Habe ich denn um Gottes willen recht gehört? Ist es möglich? ist es möglich? Bin ich belogen worden, hintergangen worden? Wo ist mein Schlaf hin, wo ist meine Ruhe? Was kümmert mich der Frühling, was schert mich die Sonne, die Blumen, die lachenden Kinder –! Dunkelheit liegt in meinem Herzen schwer und dicht. Melusine! – Sie hat diese an Güte so unerschöpflichen Augen, und sie hat mich betrogen. Sie hat diese Augen, strahlend in rührender Kindlichkeit, und sie lügt. Aber nein, ich habe mich getäuscht, ich habe den Doktor nicht verstanden. Ich will ihn wieder fragen. Ich will ihn beschwören um die Wahrheit. Wenn er seine Seele rein von Flecken halten will, möge er mir die Wahrheit sagen.
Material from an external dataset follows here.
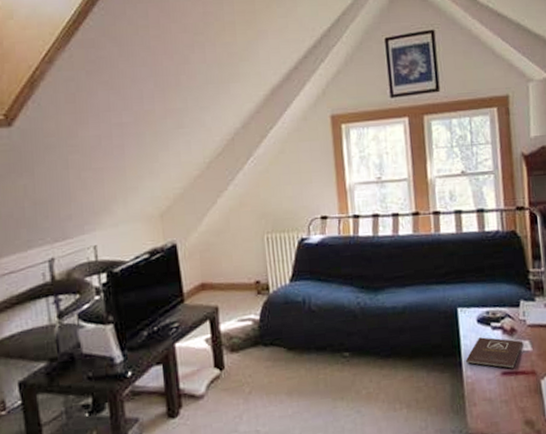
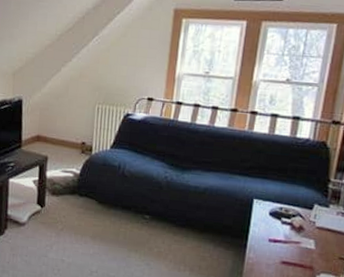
book: present [465,337,522,369] -> none [250,228,307,260]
Thor! – Noch immer zweifelst du. Und zweifelst an der Gewißheit, nach der du vordem in zitternder Ungeduld haschtest. Warum weine ich nicht? Warum vergrabe ich den Kopf nicht in die Kissen und suche den Schlaf, den ewigen? Was will ich noch? Will ich die Bestätigung aus ihrem eignen Munde hören? Ich müßte mich schämen, so lange vertraut zu haben. Will ich mich rächen und zur Schußwaffe greifen, wie ich einst so pathetisch versprochen? Ist es möglich, daß die Sonne scheint, daß der Himmel so blau ist und daß es noch Dinge in der Welt gibt, worüber fröhliche Menschen sich freuen? Aber woher kommt es, daß ich schreiben kann, daß ich wohlgefügte Worte aufs Papier zu bringen noch fähig bin?